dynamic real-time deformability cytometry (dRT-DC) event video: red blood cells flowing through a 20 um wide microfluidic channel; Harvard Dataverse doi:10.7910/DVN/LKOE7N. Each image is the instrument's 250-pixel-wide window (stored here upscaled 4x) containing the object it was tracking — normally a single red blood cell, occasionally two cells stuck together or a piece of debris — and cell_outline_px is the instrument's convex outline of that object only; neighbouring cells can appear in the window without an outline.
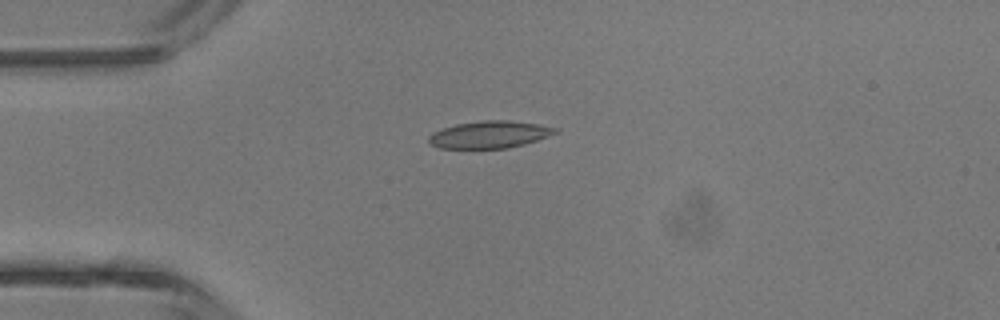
{"species": "common noctule bat (a hibernating species)", "species_latin": "Nyctalus noctula", "temperature_condition": "room temperature", "stored_images_in_passage": 4, "camera_frame_rate_fps": 3000, "um_per_image_px": 0.085, "animal": {"sex": "male", "body_mass_g": 13.3}, "frame": {"image": 1, "passage_image": 4, "time_ms": 4.333, "image_size_px": [1000, 320], "cell_outline_px": [[560, 132], [524, 144], [508, 148], [440, 148], [432, 144], [428, 140], [428, 136], [432, 132], [440, 128], [456, 124], [480, 120], [508, 120], [536, 124], [560, 128]], "centroid_in_image_um": [41.61, 11.42], "position_along_channel_um": 43.4, "area_um2": 20.11}}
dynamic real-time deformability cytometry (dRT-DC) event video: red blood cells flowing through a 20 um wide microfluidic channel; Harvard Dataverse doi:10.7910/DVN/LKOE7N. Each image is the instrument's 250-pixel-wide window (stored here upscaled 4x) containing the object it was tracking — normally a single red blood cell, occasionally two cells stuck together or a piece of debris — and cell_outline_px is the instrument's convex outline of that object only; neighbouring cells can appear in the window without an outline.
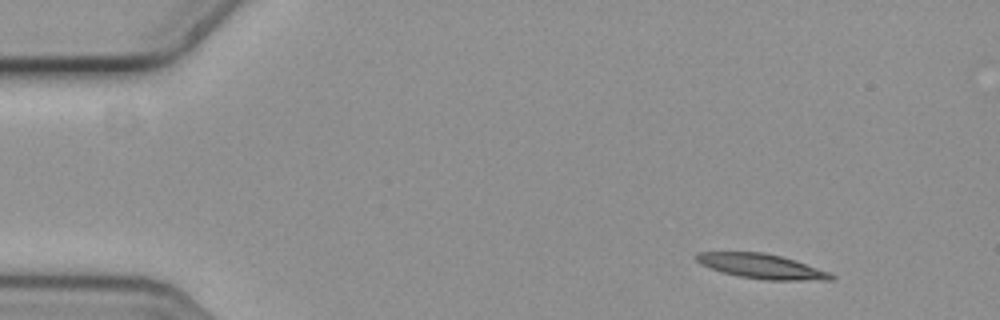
{"species": "common noctule bat (a hibernating species)", "species_latin": "Nyctalus noctula", "temperature_condition": "cold", "stored_images_in_passage": 52, "camera_frame_rate_fps": 3000, "um_per_image_px": 0.085, "animal": {"sex": "female", "body_mass_g": 19.3, "forearm_length_mm": 54.1}, "frame": {"image": 1, "passage_image": 1, "time_ms": 0.0, "image_size_px": [1000, 320], "cell_outline_px": [[836, 280], [764, 280], [740, 276], [720, 272], [700, 264], [692, 256], [696, 252], [764, 252], [780, 256], [828, 272], [836, 276]], "centroid_in_image_um": [64.66, 22.63], "position_along_channel_um": 20.3, "area_um2": 19.31}}
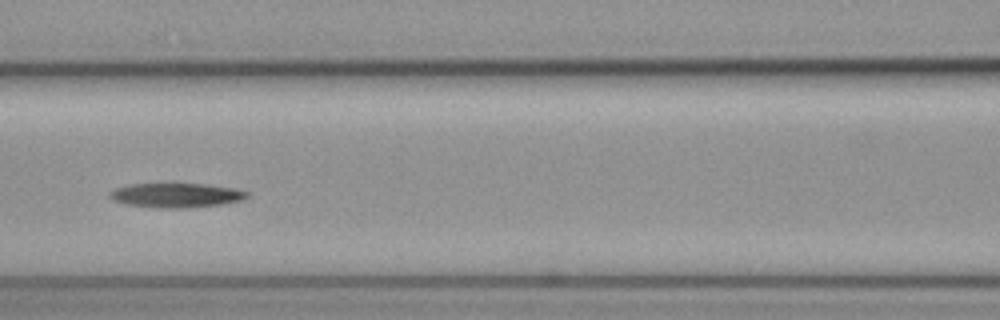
{"frame": {"image": 2, "passage_image": 20, "time_ms": 6.333, "image_size_px": [1000, 320], "cell_outline_px": [[248, 196], [244, 200], [224, 204], [180, 208], [156, 208], [128, 204], [112, 200], [108, 196], [108, 192], [116, 188], [128, 184], [168, 180], [204, 184], [232, 188], [248, 192]], "centroid_in_image_um": [14.91, 16.54], "position_along_channel_um": 151.7, "area_um2": 20.58}}
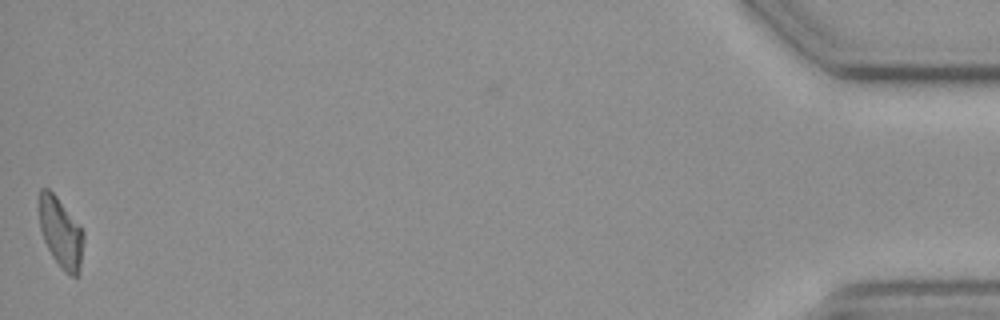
{"frame": {"image": 3, "passage_image": 52, "time_ms": 17.0, "image_size_px": [1000, 320], "cell_outline_px": [[84, 240], [80, 272], [76, 276], [72, 276], [64, 272], [52, 256], [44, 240], [40, 228], [36, 196], [40, 188], [48, 188], [56, 196], [80, 224], [84, 232]], "centroid_in_image_um": [5.15, 19.73], "position_along_channel_um": 430.1, "area_um2": 18.73}, "authors_computed_cell_mechanics": {"area_um2": 19.3919, "velocity_mm_per_s": 3.574, "shape_relaxation_time_tau1_ms": 10.1379, "shape_relaxation_time_tau2_ms": null, "deformation_change_tau1": 0.2152, "deformation_change_tau2": null}}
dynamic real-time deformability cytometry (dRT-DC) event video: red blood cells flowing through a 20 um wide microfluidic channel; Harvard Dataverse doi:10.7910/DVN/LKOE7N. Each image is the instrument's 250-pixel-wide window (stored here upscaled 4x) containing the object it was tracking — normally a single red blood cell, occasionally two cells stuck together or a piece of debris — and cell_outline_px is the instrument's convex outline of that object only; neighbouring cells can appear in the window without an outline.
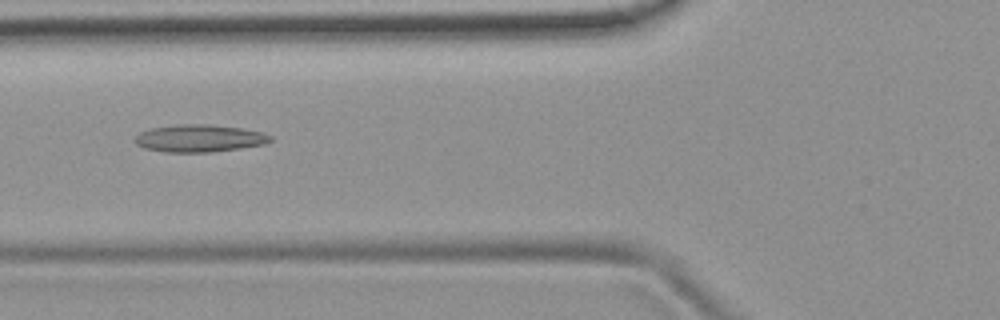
{"species": "common noctule bat (a hibernating species)", "species_latin": "Nyctalus noctula", "temperature_condition": "room temperature", "stored_images_in_passage": 6, "camera_frame_rate_fps": 3000, "um_per_image_px": 0.085, "animal": {"sex": "female", "body_mass_g": 19.9}, "frame": {"image": 1, "passage_image": 6, "time_ms": 5.667, "image_size_px": [1000, 320], "cell_outline_px": [[272, 140], [264, 144], [240, 148], [212, 152], [164, 152], [144, 148], [136, 144], [132, 140], [140, 132], [152, 128], [176, 124], [208, 124], [240, 128], [260, 132], [272, 136]], "centroid_in_image_um": [16.9, 11.76], "position_along_channel_um": 108.9, "area_um2": 21.62}}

## YOUR GOAL
In the copy, include no pictures; restate the listing above exactly.

## TASK ANSWER
dynamic real-time deformability cytometry (dRT-DC) event video: red blood cells flowing through a 20 um wide microfluidic channel; Harvard Dataverse doi:10.7910/DVN/LKOE7N. Each image is the instrument's 250-pixel-wide window (stored here upscaled 4x) containing the object it was tracking — normally a single red blood cell, occasionally two cells stuck together or a piece of debris — and cell_outline_px is the instrument's convex outline of that object only; neighbouring cells can appear in the window without an outline.
{"species": "common noctule bat (a hibernating species)", "species_latin": "Nyctalus noctula", "temperature_condition": "room temperature", "stored_images_in_passage": 4, "camera_frame_rate_fps": 3000, "um_per_image_px": 0.085, "animal": {"sex": "male", "body_mass_g": 13.3}, "frame": {"image": 1, "passage_image": 4, "time_ms": 4.333, "image_size_px": [1000, 320], "cell_outline_px": [[560, 132], [524, 144], [508, 148], [440, 148], [432, 144], [428, 140], [428, 136], [432, 132], [440, 128], [456, 124], [480, 120], [508, 120], [536, 124], [560, 128]], "centroid_in_image_um": [41.61, 11.42], "position_along_channel_um": 43.4, "area_um2": 20.11}}
dynamic real-time deformability cytometry (dRT-DC) event video: red blood cells flowing through a 20 um wide microfluidic channel; Harvard Dataverse doi:10.7910/DVN/LKOE7N. Each image is the instrument's 250-pixel-wide window (stored here upscaled 4x) containing the object it was tracking — normally a single red blood cell, occasionally two cells stuck together or a piece of debris — and cell_outline_px is the instrument's convex outline of that object only; neighbouring cells can appear in the window without an outline.
{"species": "common noctule bat (a hibernating species)", "species_latin": "Nyctalus noctula", "temperature_condition": "cold", "stored_images_in_passage": 52, "camera_frame_rate_fps": 3000, "um_per_image_px": 0.085, "animal": {"sex": "female", "body_mass_g": 19.3, "forearm_length_mm": 54.1}, "frame": {"image": 1, "passage_image": 1, "time_ms": 0.0, "image_size_px": [1000, 320], "cell_outline_px": [[836, 280], [764, 280], [740, 276], [720, 272], [700, 264], [692, 256], [696, 252], [764, 252], [780, 256], [828, 272], [836, 276]], "centroid_in_image_um": [64.66, 22.63], "position_along_channel_um": 20.3, "area_um2": 19.31}}
{"frame": {"image": 2, "passage_image": 20, "time_ms": 6.333, "image_size_px": [1000, 320], "cell_outline_px": [[248, 196], [244, 200], [224, 204], [180, 208], [156, 208], [128, 204], [112, 200], [108, 196], [108, 192], [116, 188], [128, 184], [168, 180], [204, 184], [232, 188], [248, 192]], "centroid_in_image_um": [14.91, 16.54], "position_along_channel_um": 151.7, "area_um2": 20.58}}
{"frame": {"image": 3, "passage_image": 52, "time_ms": 17.0, "image_size_px": [1000, 320], "cell_outline_px": [[84, 240], [80, 272], [76, 276], [72, 276], [64, 272], [52, 256], [44, 240], [40, 228], [36, 196], [40, 188], [48, 188], [56, 196], [80, 224], [84, 232]], "centroid_in_image_um": [5.15, 19.73], "position_along_channel_um": 430.1, "area_um2": 18.73}, "authors_computed_cell_mechanics": {"area_um2": 19.3919, "velocity_mm_per_s": 3.574, "shape_relaxation_time_tau1_ms": 10.1379, "shape_relaxation_time_tau2_ms": null, "deformation_change_tau1": 0.2152, "deformation_change_tau2": null}}
dynamic real-time deformability cytometry (dRT-DC) event video: red blood cells flowing through a 20 um wide microfluidic channel; Harvard Dataverse doi:10.7910/DVN/LKOE7N. Each image is the instrument's 250-pixel-wide window (stored here upscaled 4x) containing the object it was tracking — normally a single red blood cell, occasionally two cells stuck together or a piece of debris — and cell_outline_px is the instrument's convex outline of that object only; neighbouring cells can appear in the window without an outline.
{"species": "common noctule bat (a hibernating species)", "species_latin": "Nyctalus noctula", "temperature_condition": "room temperature", "stored_images_in_passage": 6, "camera_frame_rate_fps": 3000, "um_per_image_px": 0.085, "animal": {"sex": "female", "body_mass_g": 19.9}, "frame": {"image": 1, "passage_image": 6, "time_ms": 5.667, "image_size_px": [1000, 320], "cell_outline_px": [[272, 140], [264, 144], [240, 148], [212, 152], [164, 152], [144, 148], [136, 144], [132, 140], [140, 132], [152, 128], [176, 124], [208, 124], [240, 128], [260, 132], [272, 136]], "centroid_in_image_um": [16.9, 11.76], "position_along_channel_um": 108.9, "area_um2": 21.62}}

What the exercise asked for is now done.